Valéria Milewski, Fanny Rink (dir.), Récits de soi face à la maladie grave

Limoges, Lambert-Lucas, 2014.

Les approches narratives en médecine se développent dans la pratique et se théorisent de plus en plus précisément, donnant lieu à des ouvrages qui à la fois font dialoguer des études de cas émanant d’initiatives propres à des services de soins palliatifs en cancérologie, et créent une assise théorique du prendre soin par l’approche narrative au sein même des services hospitaliers. Récits de soi face à la maladie grave rassemble des écrits issus d’une journée d’étude intitulée « Récits de vie, maladie grave, fin de vie » qui s’est tenue en décembre 2011 à l’Université Paris Ouest Nanterre La Défense dans le but de faire se rencontrer différentes pratiques empiriques et réflexions théoriques sur ces questions. L’ouvrage développe la notion de « clinique narrative », qui, « en contrepoint d’un objectif de connaissance scientifique, tente de promouvoir une intention éthique de la relation intersubjective étroitement articulée au champ d’action de la recherche biographique » (79). En ce sens, l’ouvrage se rapproche du champ de la médecine narrative qui se développe depuis une vingtaine d’années dans le monde anglo-saxon, dans le sillage des travaux de Rita Charon sur la question. Récits de soi face à la maladie grave se veut autant un lieu de rencontres interdisciplinaires de pratiques disparates pour les sortir de l’isolement épistémologique, qu’un matériel pédagogique à destination des praticiens et praticiennes du soin, afin de les encourager à questionner leurs pratiques.

Pour répondre à ce double objectif, l’ouvrage est décliné en trois parties, au sein desquelles les chapitres alternent entre études de cas empirique en clinique narrative et contributions plus théoriques. Les travaux de Paul Ricœur sont régulièrement convoqués, faisant du récit le concept central dans la thérapeutique proposée. Les différents chapitres évoquent une vaste panoplie de récits de soi, allant de l’écriture personnelle avec les outils traditionnels du carnet et du stylo à la tenue de blog, en passant par à la narration guidée par un professionnel de l’écriture et le témoignage oral recueilli puis transposé à l’écrit par un tiers.

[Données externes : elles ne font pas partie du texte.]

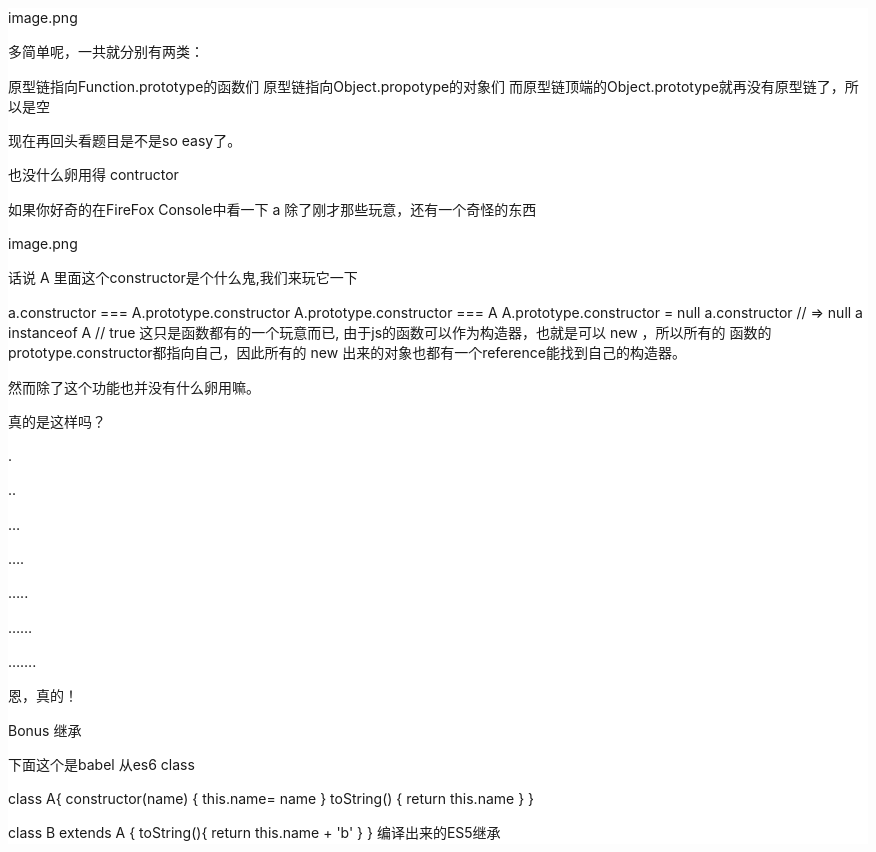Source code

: image.png

多简单呢，一共就分别有两类：

原型链指向Function.prototype的函数们
原型链指向Object.propotype的对象们
而原型链顶端的Object.prototype就再没有原型链了，所以是空

现在再回头看题目是不是so easy了。

也没什么卵用得 contructor

如果你好奇的在FireFox Console中看一下 a 除了刚才那些玩意，还有一个奇怪的东西

image.png

话说 A 里面这个constructor是个什么鬼,我们来玩它一下

a.constructor === A.prototype.constructor
A.prototype.constructor === A
A.prototype.constructor = null
a.constructor // => null
a instanceof A // true
这只是函数都有的一个玩意而已, 由于js的函数可以作为构造器，也就是可以 new ，所以所有的 函数的prototype.constructor都指向自己，因此所有的 new 出来的对象也都有一个reference能找到自己的构造器。

然而除了这个功能也并没有什么卵用嘛。

真的是这样吗？

.

..

…

….

…..

……

…….

恩，真的！

Bonus 继承

下面这个是babel 从es6 class

class A{
  constructor(name) {
    this.name= name
  }
  toString() {
    return this.name
  }
}

class B extends A {
  toString(){
    return this.name + 'b'
  }
}
编译出来的ES5继承
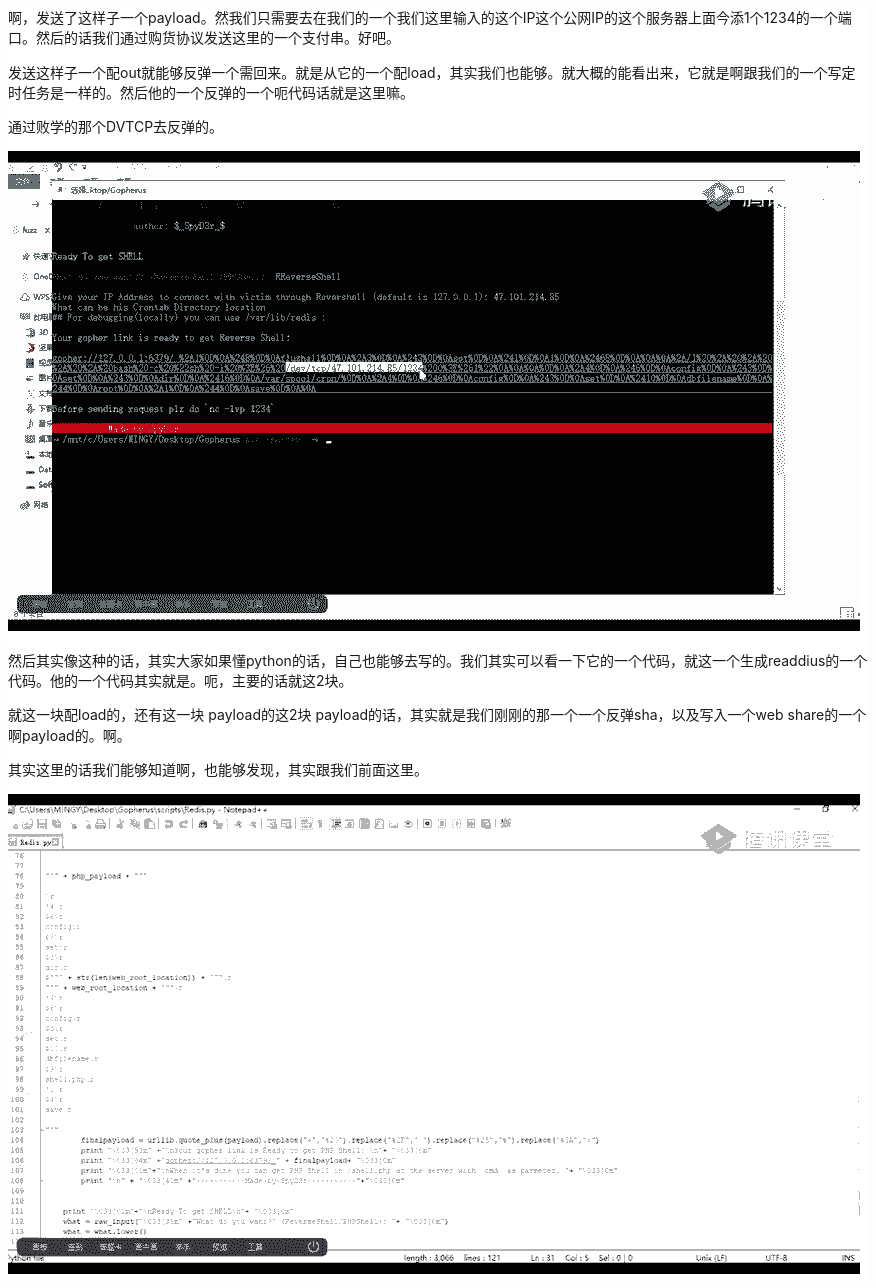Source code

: 啊，发送了这样子一个payload。然我们只需要去在我们的一个我们这里输入的这个IP这个公网IP的这个服务器上面今添1个1234的一个端口。然后的话我们通过购货协议发送这里的一个支付串。好吧。

发送这样子一个配out就能够反弹一个需回来。就是从它的一个配load，其实我们也能够。就大概的能看出来，它就是啊跟我们的一个写定时任务是一样的。然后他的一个反弹的一个呃代码话就是这里嘛。

通过败学的那个DVTCP去反弹的。

![](img/bb2868721acf3cb84984bb0920c759ed_128.png)

然后其实像这种的话，其实大家如果懂python的话，自己也能够去写的。我们其实可以看一下它的一个代码，就这一个生成readdius的一个代码。他的一个代码其实就是。呃，主要的话就这2块。

就这一块配load的，还有这一块 payload的这2块 payload的话，其实就是我们刚刚的那一个一个反弹sha，以及写入一个web share的一个啊payload的。啊。

其实这里的话我们能够知道啊，也能够发现，其实跟我们前面这里。

![](img/bb2868721acf3cb84984bb0920c759ed_130.png)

Les contributeurs et contributrices sont médecins, praticiens hospitaliers, psychologues et psychanalystes, spécialistes de sciences de l’éducation, de littérature ou de philosophie de la santé, conservateurs de bibliothèques, anthropologues, biographes. Cette vaste étendue disciplinaire souligne à quel point les différentes approches ont à apprendre les unes des autres, et le grand intérêt pour la réflexion éthique en médecine de travailler de concert avec les sciences humaines et sociales autour de la notion de récit. Les différentes études de cas présentées donnent à voir la variété des pratiques narratives en médecine, qui ouvrent pour le lecteur des fenêtres sur des services qui peuvent paraître relativement impressionnants et étrangers lorsqu’on n’y est pas directement confronté, apportant de la transparence afin de mener à bien la mission pédagogique de l’ouvrage.